[Dataset items]
━━━━━━━━━━

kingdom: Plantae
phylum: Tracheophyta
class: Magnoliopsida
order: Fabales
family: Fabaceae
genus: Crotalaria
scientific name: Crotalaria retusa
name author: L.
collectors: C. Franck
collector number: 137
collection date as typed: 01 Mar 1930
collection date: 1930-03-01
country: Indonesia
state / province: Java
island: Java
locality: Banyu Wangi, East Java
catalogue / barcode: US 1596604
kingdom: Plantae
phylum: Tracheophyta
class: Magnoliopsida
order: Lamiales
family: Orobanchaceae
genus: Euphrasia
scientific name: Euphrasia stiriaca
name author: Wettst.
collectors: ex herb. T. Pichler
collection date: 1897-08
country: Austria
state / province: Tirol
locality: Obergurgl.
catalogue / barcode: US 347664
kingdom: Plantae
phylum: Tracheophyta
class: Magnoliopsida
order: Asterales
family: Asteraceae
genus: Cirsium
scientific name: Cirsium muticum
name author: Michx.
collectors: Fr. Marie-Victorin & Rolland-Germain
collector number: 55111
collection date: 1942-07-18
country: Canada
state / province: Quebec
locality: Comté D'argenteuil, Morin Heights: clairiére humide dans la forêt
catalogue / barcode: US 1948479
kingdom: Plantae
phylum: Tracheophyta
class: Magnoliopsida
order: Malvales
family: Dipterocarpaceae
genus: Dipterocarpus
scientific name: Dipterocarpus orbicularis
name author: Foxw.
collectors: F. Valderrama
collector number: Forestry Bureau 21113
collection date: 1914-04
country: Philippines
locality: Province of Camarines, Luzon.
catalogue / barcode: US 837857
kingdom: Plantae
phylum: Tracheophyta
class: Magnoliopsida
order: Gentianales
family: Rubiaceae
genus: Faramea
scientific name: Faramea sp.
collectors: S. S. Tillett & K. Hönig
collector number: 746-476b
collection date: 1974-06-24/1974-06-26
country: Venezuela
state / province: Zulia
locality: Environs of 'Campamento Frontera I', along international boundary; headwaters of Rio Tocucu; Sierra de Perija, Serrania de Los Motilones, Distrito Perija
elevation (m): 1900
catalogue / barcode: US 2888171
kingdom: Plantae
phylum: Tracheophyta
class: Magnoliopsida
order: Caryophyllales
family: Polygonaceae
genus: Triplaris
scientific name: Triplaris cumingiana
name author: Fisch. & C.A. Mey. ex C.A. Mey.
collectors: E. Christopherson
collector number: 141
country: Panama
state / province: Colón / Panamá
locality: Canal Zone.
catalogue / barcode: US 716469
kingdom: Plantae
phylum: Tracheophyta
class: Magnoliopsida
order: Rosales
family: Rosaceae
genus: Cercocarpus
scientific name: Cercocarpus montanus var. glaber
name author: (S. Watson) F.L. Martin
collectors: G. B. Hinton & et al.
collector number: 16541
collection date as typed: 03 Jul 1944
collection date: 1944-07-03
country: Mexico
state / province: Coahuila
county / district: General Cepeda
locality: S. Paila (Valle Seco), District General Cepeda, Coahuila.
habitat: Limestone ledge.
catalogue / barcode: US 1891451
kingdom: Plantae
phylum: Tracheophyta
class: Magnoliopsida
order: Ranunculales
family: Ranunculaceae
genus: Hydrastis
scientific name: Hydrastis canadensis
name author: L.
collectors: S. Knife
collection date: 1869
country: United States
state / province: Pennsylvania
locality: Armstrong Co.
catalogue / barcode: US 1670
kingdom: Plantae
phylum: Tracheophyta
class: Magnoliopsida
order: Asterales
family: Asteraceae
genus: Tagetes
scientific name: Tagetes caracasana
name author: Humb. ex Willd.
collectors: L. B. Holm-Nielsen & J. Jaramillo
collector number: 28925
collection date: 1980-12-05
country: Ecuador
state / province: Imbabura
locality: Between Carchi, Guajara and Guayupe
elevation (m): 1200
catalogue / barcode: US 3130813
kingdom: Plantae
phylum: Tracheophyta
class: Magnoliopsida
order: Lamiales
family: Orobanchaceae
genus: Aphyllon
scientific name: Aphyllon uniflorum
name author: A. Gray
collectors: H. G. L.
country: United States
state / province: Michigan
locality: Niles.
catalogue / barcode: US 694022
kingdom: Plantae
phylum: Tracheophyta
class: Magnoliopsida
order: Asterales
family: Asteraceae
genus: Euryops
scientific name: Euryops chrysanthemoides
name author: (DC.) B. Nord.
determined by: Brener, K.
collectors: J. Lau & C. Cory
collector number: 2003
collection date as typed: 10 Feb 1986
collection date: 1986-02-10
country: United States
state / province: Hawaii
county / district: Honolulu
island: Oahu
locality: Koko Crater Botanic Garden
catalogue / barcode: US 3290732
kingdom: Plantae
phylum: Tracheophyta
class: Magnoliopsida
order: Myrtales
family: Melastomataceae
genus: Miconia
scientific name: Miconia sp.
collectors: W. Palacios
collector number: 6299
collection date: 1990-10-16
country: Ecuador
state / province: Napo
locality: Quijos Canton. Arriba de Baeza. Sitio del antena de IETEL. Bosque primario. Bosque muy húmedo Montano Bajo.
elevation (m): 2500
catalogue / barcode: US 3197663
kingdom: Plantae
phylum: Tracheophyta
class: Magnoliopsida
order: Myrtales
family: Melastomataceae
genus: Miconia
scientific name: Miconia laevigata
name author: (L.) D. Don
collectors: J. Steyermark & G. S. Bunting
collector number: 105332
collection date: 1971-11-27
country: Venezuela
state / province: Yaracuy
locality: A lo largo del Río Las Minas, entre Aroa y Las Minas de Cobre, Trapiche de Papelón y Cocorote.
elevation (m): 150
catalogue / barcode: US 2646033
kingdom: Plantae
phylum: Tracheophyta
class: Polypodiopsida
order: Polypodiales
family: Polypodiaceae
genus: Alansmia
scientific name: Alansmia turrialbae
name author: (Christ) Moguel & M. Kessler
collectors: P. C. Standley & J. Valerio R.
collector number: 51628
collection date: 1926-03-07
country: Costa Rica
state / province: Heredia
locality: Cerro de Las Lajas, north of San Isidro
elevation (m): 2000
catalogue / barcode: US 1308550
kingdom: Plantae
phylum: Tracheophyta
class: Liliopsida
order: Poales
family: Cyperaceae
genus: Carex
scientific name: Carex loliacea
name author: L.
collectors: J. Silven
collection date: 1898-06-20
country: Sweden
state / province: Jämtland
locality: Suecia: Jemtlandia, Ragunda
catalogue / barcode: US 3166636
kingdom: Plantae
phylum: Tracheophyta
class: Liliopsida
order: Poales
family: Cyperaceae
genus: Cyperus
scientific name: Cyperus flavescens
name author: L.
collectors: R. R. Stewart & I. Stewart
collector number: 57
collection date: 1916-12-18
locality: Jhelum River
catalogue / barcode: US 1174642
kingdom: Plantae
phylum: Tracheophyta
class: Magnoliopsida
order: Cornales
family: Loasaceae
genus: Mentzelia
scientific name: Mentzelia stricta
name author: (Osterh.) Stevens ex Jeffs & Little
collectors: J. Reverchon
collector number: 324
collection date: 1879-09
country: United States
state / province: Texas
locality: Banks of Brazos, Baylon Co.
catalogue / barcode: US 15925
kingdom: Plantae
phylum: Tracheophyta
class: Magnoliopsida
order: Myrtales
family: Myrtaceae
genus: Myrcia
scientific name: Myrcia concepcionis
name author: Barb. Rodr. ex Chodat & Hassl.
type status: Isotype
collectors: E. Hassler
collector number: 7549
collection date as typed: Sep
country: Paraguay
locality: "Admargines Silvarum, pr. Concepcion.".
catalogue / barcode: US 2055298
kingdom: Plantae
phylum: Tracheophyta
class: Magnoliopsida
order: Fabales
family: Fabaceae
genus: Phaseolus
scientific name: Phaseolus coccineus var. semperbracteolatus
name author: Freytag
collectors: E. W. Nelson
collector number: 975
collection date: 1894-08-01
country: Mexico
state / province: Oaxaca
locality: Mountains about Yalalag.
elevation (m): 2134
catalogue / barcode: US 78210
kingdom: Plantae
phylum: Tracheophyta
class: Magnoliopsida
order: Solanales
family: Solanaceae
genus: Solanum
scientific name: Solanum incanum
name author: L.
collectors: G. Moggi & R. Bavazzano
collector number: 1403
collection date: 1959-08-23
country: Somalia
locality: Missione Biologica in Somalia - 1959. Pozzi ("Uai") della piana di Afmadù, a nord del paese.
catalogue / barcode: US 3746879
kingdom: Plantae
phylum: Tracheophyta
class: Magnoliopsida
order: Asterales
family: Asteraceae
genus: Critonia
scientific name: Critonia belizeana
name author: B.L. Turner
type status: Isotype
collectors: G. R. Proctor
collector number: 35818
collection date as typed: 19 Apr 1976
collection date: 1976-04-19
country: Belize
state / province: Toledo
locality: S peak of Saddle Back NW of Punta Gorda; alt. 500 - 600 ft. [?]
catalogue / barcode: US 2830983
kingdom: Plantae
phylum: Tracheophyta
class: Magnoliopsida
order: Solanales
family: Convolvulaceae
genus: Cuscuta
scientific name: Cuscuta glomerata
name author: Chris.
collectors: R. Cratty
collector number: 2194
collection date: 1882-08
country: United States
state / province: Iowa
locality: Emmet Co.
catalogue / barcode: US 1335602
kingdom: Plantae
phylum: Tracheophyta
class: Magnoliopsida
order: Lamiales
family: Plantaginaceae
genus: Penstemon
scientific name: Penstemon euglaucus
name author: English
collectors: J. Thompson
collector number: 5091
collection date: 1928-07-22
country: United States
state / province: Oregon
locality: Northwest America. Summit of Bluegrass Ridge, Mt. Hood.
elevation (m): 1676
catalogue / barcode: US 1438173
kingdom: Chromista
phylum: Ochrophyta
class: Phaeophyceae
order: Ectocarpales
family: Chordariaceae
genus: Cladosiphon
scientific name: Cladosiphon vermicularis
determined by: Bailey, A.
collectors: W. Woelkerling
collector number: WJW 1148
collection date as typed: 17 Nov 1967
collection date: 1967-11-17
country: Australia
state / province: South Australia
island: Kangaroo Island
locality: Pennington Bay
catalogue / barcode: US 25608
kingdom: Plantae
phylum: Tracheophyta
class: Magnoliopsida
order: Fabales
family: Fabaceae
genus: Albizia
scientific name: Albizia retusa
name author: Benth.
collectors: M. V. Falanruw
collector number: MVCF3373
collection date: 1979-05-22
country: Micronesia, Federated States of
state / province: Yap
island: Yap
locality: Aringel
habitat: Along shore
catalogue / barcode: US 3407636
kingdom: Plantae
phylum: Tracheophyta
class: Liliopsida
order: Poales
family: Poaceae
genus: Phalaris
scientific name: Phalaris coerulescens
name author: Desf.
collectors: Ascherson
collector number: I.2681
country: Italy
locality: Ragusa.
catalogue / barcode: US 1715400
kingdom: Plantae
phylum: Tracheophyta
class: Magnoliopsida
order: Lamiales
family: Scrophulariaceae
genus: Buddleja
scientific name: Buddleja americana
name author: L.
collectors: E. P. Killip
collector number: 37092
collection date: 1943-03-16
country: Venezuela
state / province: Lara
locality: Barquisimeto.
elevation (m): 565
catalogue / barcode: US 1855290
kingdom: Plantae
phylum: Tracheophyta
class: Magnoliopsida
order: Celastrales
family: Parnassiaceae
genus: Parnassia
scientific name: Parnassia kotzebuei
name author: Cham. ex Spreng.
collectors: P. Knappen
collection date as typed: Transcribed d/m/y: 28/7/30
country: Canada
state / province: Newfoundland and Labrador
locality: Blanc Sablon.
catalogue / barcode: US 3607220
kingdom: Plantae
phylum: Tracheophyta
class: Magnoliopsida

━━━━━━━━━━

▶ _Stated problem_: Reproduce the lines of the material above without any change, from the line containing "locality: Province of Camarines, Luzon." down to the line containing "order: Ranunculales", including both of those lines.

▶ _Answer to this problem_:
locality: Province of Camarines, Luzon.
catalogue / barcode: US 837857
kingdom: Plantae
phylum: Tracheophyta
class: Magnoliopsida
order: Gentianales
family: Rubiaceae
genus: Faramea
scientific name: Faramea sp.
collectors: S. S. Tillett & K. Hönig
collector number: 746-476b
collection date: 1974-06-24/1974-06-26
country: Venezuela
state / province: Zulia
locality: Environs of 'Campamento Frontera I', along international boundary; headwaters of Rio Tocucu; Sierra de Perija, Serrania de Los Motilones, Distrito Perija
elevation (m): 1900
catalogue / barcode: US 2888171
kingdom: Plantae
phylum: Tracheophyta
class: Magnoliopsida
order: Caryophyllales
family: Polygonaceae
genus: Triplaris
scientific name: Triplaris cumingiana
name author: Fisch. & C.A. Mey. ex C.A. Mey.
collectors: E. Christopherson
collector number: 141
country: Panama
state / province: Colón / Panamá
locality: Canal Zone.
catalogue / barcode: US 716469
kingdom: Plantae
phylum: Tracheophyta
class: Magnoliopsida
order: Rosales
family: Rosaceae
genus: Cercocarpus
scientific name: Cercocarpus montanus var. glaber
name author: (S. Watson) F.L. Martin
collectors: G. B. Hinton & et al.
collector number: 16541
collection date as typed: 03 Jul 1944
collection date: 1944-07-03
country: Mexico
state / province: Coahuila
county / district: General Cepeda
locality: S. Paila (Valle Seco), District General Cepeda, Coahuila.
habitat: Limestone ledge.
catalogue / barcode: US 1891451
kingdom: Plantae
phylum: Tracheophyta
class: Magnoliopsida
order: Ranunculales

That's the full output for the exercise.